▶ TASK PROMPT: Return exactly the span that opens with the line containing "регулювання" and closes with the final line of the records, both included.

[DATASET RECORDS Boundary: Start]

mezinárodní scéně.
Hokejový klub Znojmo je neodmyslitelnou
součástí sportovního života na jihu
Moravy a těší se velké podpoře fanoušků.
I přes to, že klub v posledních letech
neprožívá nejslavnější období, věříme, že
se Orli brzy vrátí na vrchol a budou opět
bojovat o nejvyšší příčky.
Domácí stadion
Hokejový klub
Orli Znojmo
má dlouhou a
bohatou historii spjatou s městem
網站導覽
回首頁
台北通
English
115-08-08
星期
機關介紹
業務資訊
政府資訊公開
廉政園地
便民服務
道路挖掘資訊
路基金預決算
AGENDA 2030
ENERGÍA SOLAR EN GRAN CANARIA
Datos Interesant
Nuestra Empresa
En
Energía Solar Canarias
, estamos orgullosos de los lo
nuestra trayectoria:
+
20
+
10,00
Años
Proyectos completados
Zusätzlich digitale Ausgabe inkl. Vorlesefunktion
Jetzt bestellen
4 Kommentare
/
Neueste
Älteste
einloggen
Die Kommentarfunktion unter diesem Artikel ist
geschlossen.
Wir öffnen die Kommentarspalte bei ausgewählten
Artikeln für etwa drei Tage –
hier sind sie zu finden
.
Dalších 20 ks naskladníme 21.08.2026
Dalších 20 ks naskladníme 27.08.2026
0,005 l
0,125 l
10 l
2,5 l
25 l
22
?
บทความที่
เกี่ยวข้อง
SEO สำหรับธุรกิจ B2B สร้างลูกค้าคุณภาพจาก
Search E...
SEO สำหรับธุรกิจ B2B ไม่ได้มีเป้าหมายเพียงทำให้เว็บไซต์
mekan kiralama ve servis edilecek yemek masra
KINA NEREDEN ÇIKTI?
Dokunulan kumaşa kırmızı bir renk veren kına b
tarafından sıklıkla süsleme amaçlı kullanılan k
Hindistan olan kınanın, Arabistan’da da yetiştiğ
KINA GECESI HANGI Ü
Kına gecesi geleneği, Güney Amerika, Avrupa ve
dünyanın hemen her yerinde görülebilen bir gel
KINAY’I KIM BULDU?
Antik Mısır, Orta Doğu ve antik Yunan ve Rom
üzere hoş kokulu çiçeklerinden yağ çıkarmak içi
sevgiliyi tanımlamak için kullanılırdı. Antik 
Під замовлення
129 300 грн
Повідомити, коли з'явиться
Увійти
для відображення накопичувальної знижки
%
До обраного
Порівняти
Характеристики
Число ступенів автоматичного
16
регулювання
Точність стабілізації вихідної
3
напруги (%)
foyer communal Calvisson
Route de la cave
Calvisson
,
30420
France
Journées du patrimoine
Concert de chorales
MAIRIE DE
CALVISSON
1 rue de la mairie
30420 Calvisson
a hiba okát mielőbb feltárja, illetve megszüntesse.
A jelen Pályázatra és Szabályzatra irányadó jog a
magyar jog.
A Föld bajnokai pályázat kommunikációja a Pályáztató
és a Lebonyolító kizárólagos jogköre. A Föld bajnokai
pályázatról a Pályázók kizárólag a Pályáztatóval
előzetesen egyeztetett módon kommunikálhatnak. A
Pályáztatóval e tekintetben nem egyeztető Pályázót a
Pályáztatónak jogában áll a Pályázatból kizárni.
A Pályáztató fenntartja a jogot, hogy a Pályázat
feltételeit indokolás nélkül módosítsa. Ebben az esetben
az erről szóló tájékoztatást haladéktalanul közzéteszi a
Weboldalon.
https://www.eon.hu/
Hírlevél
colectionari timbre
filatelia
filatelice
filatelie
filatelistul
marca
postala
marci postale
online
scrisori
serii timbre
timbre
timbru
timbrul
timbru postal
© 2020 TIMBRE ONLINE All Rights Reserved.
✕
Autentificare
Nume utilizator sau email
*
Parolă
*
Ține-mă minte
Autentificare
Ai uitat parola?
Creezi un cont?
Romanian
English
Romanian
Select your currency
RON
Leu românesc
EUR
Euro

[DATASET RECORDS Boundary: End]

▶ RESPONSE AREA:
регулювання
Точність стабілізації вихідної
3
напруги (%)
foyer communal Calvisson
Route de la cave
Calvisson
,
30420
France
Journées du patrimoine
Concert de chorales
MAIRIE DE
CALVISSON
1 rue de la mairie
30420 Calvisson
a hiba okát mielőbb feltárja, illetve megszüntesse.
A jelen Pályázatra és Szabályzatra irányadó jog a
magyar jog.
A Föld bajnokai pályázat kommunikációja a Pályáztató
és a Lebonyolító kizárólagos jogköre. A Föld bajnokai
pályázatról a Pályázók kizárólag a Pályáztatóval
előzetesen egyeztetett módon kommunikálhatnak. A
Pályáztatóval e tekintetben nem egyeztető Pályázót a
Pályáztatónak jogában áll a Pályázatból kizárni.
A Pályáztató fenntartja a jogot, hogy a Pályázat
feltételeit indokolás nélkül módosítsa. Ebben az esetben
az erről szóló tájékoztatást haladéktalanul közzéteszi a
Weboldalon.
https://www.eon.hu/
Hírlevél
colectionari timbre
filatelia
filatelice
filatelie
filatelistul
marca
postala
marci postale
online
scrisori
serii timbre
timbre
timbru
timbrul
timbru postal
© 2020 TIMBRE ONLINE All Rights Reserved.
✕
Autentificare
Nume utilizator sau email
*
Parolă
*
Ține-mă minte
Autentificare
Ai uitat parola?
Creezi un cont?
Romanian
English
Romanian
Select your currency
RON
Leu românesc
EUR
Euro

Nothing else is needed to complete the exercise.